**Task directions**
Copy the lines below word for word, starting at the line that contains "What is the" and continuing through the last of them. Leave the pictures out of your copy.

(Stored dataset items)

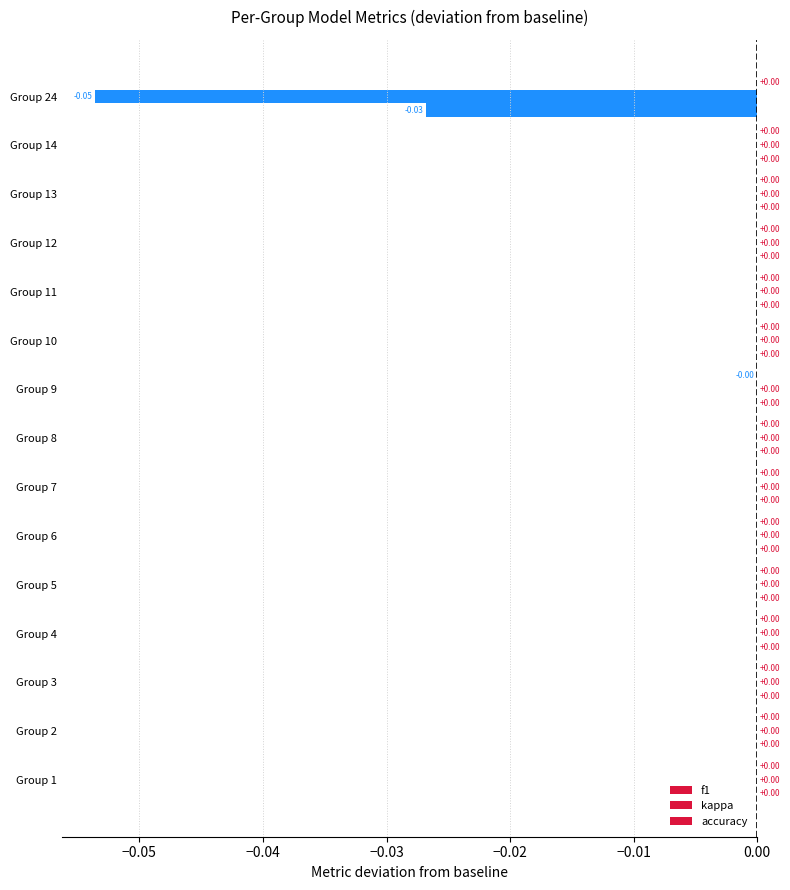

How many distinct data groups are displayed?

3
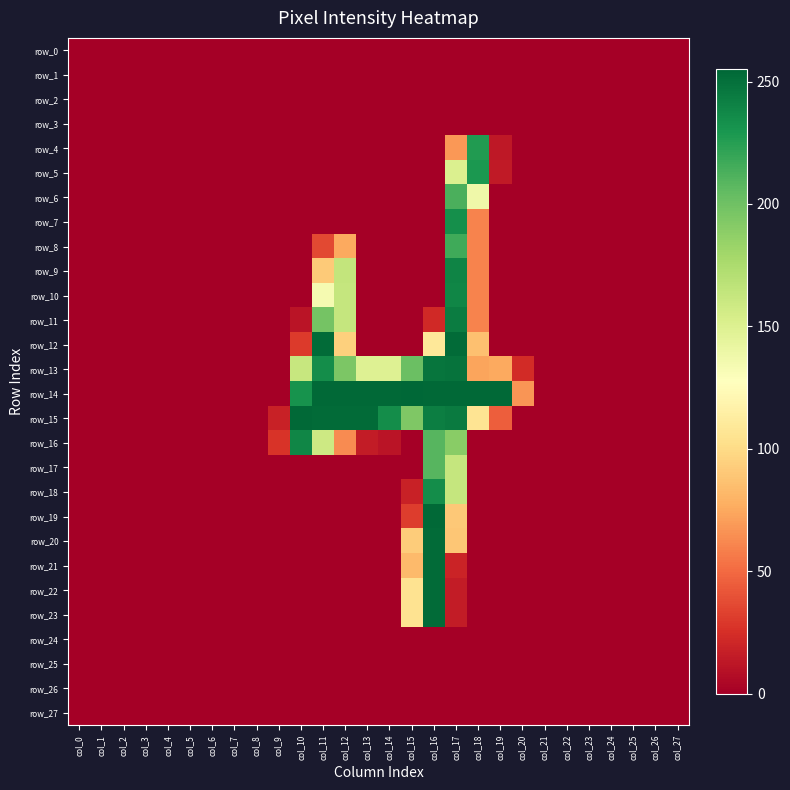

The row_26 series shows 0 at col_5. True or false?

True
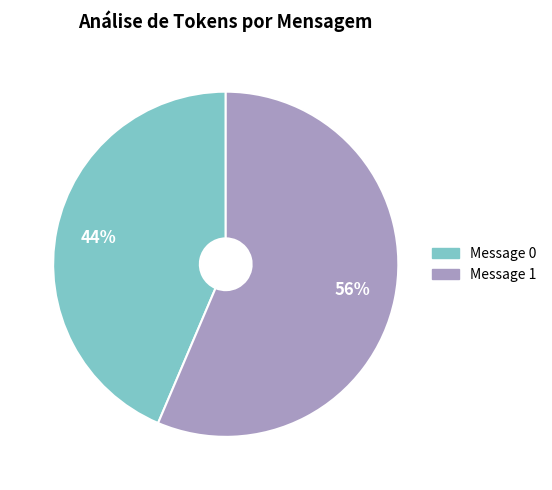

Between Message 0 and Message 1, which is larger?

Message 1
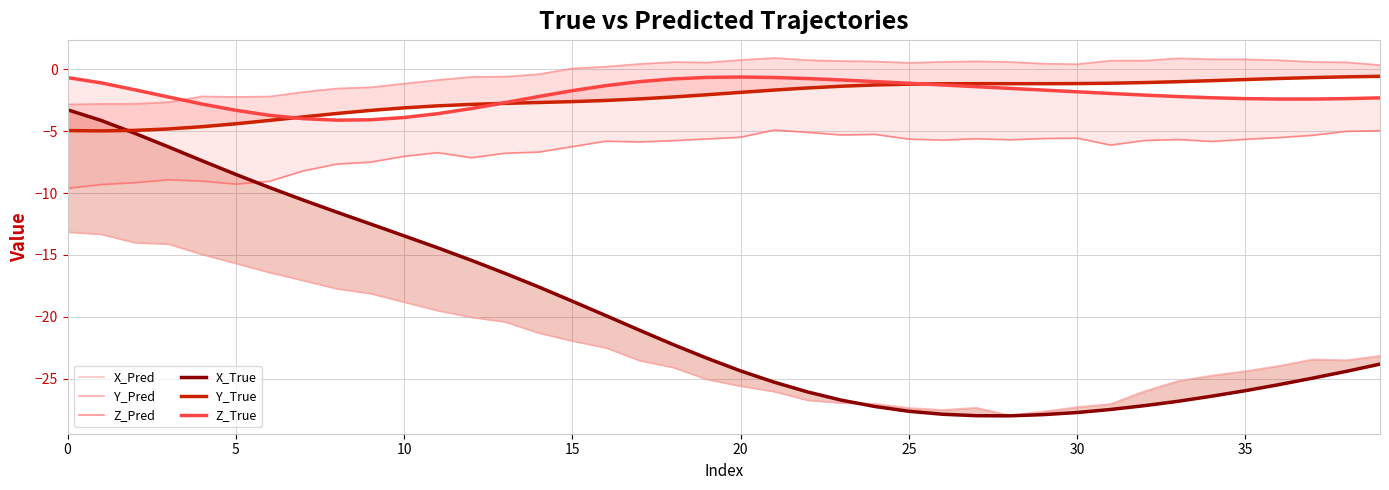

What is the difference between the second highest and second lowest values in the X_True series?

23.9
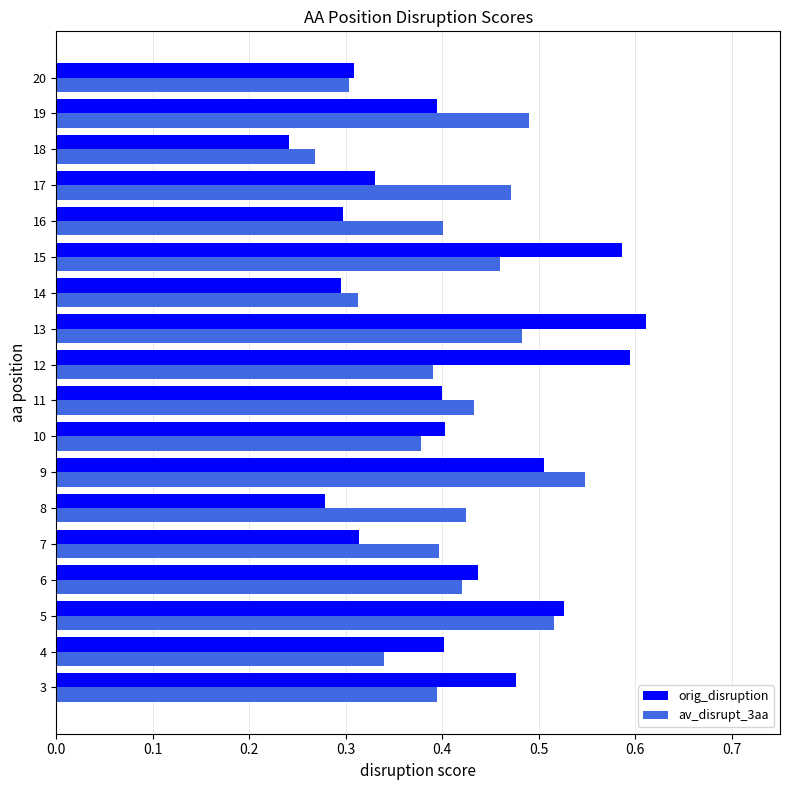

List the series in order of their peak value, lowest first.

av_disrupt_3aa, orig_disruption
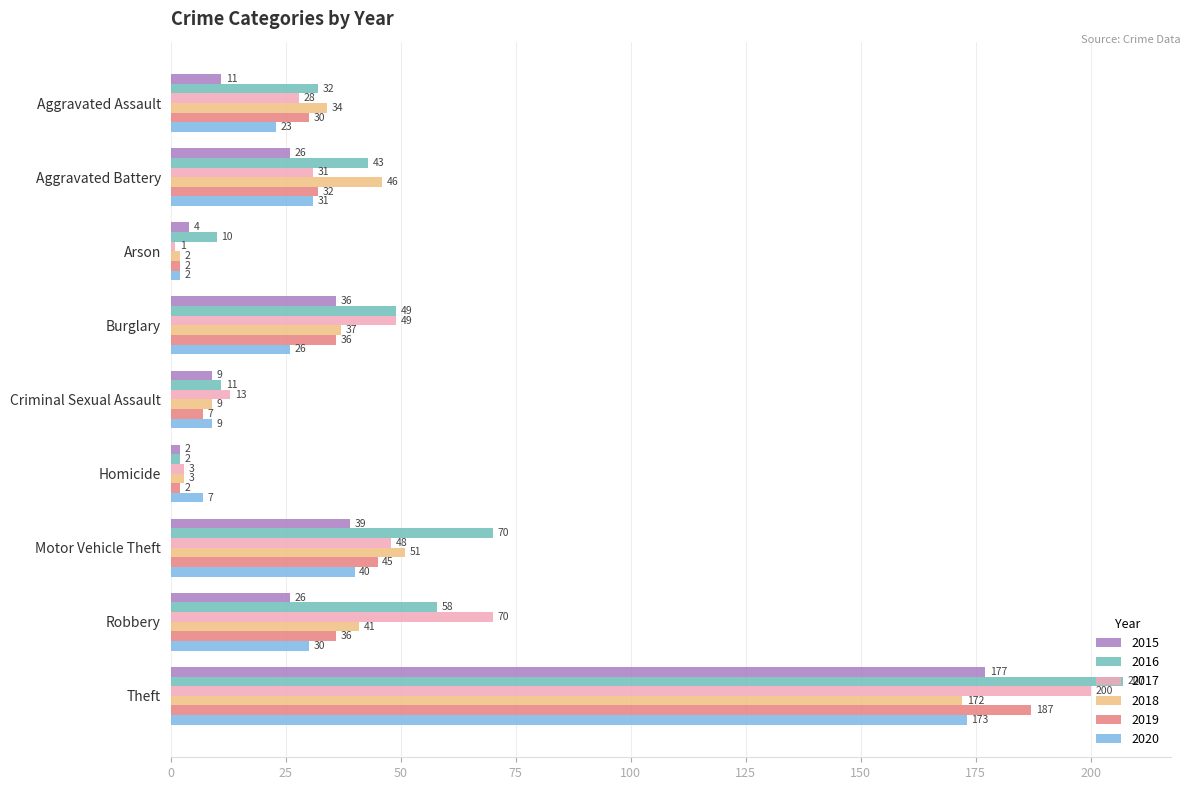

True or false: 2016 has a value of 32 at Aggravated Assault.

True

**Output of the exercise**
What is the difference between the second highest and second lowest values in the X_True series?

23.9

List the series in order of their peak value, lowest first.

av_disrupt_3aa, orig_disruption

True or false: 2016 has a value of 32 at Aggravated Assault.

True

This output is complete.